- _Exercise objective_
Quote all of the data below without changing anything, but leave the pictures out of your answer.

- _Task data_
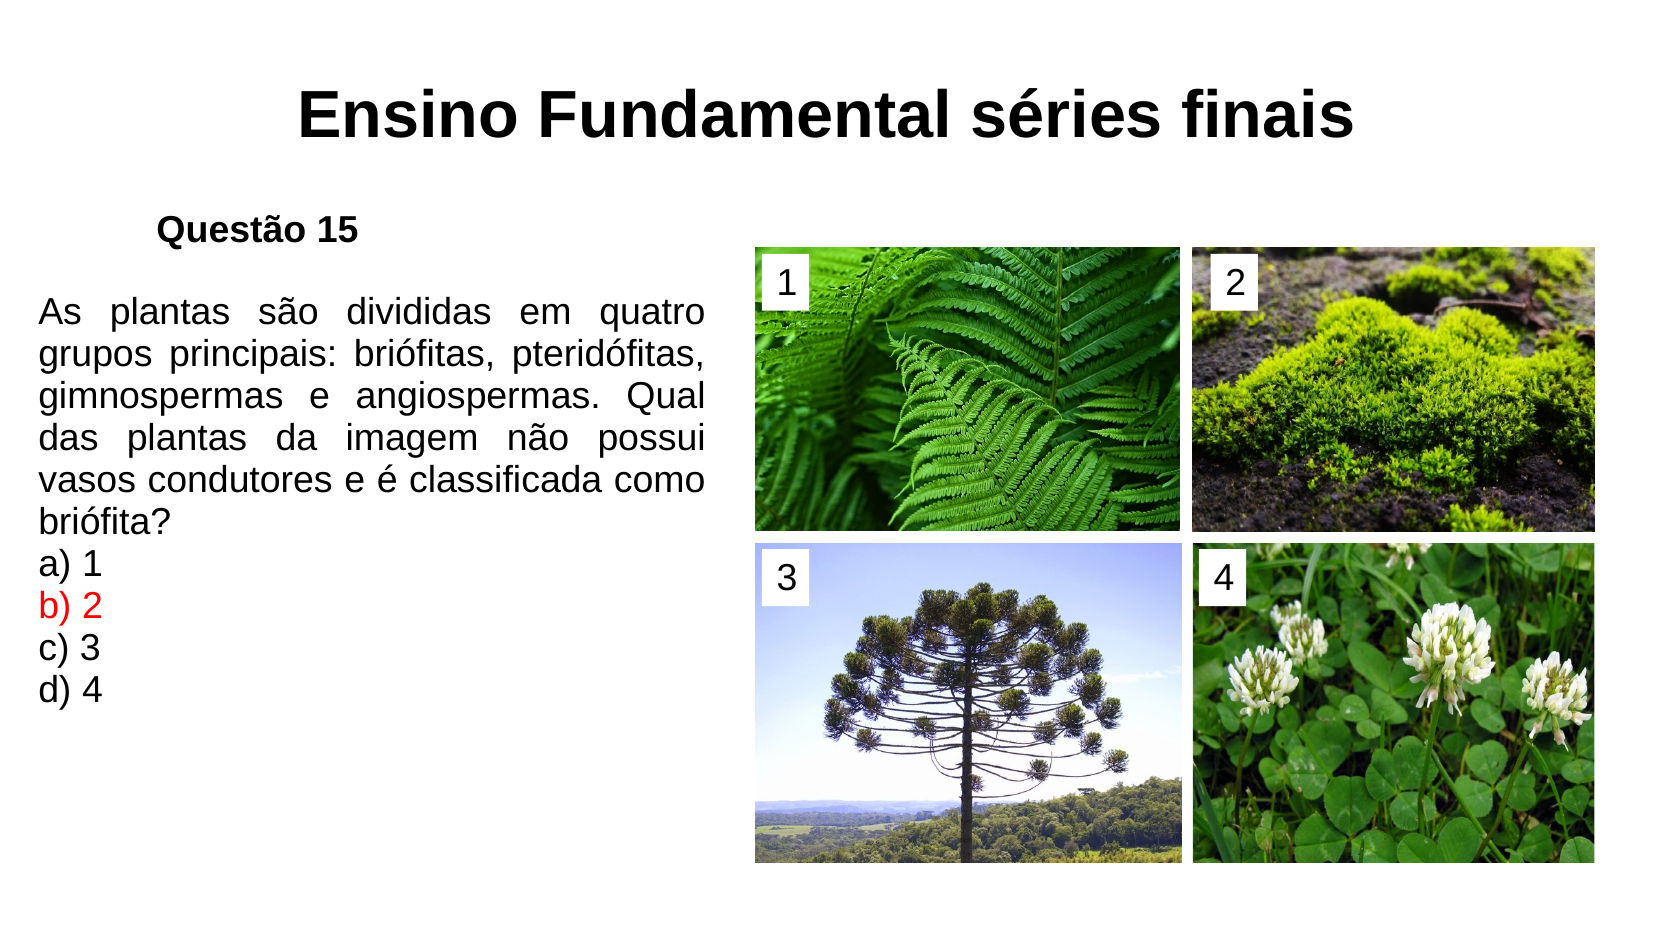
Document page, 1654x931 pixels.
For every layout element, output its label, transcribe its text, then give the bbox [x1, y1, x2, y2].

picture [755, 543, 1182, 863]
picture [755, 247, 1180, 531]
title Ensino Fundamental séries finais [82, 37, 1571, 193]
text_box As plantas são divididas em quatro grupos principais: briófitas, pteridófitas, gimnospermas e angiospermas. Qual das plantas da imagem não possui vasos condutores e é classificada como briófita? a) 1 b) 2 c) 3 d) 4 [23, 283, 721, 719]
text_box 2 [1210, 253, 1258, 311]
text_box 3 [761, 549, 810, 607]
text_box Questão 15 [141, 200, 839, 258]
text_box 1 [761, 253, 810, 311]
text_box 4 [1198, 549, 1247, 607]
picture [1192, 247, 1595, 532]
picture [1192, 543, 1595, 863]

- _Answer to the problem_
Document page, 1654x931 pixels.
For every layout element, output its label, transcribe its text, then give the bbox [x1, y1, x2, y2].

picture [755, 543, 1182, 863]
picture [755, 247, 1180, 531]
title Ensino Fundamental séries finais [82, 37, 1571, 193]
text_box As plantas são divididas em quatro grupos principais: briófitas, pteridófitas, gimnospermas e angiospermas. Qual das plantas da imagem não possui vasos condutores e é classificada como briófita? a) 1 b) 2 c) 3 d) 4 [23, 283, 721, 719]
text_box 2 [1210, 253, 1258, 311]
text_box 3 [761, 549, 810, 607]
text_box Questão 15 [141, 200, 839, 258]
text_box 1 [761, 253, 810, 311]
text_box 4 [1198, 549, 1247, 607]
picture [1192, 247, 1595, 532]
picture [1192, 543, 1595, 863]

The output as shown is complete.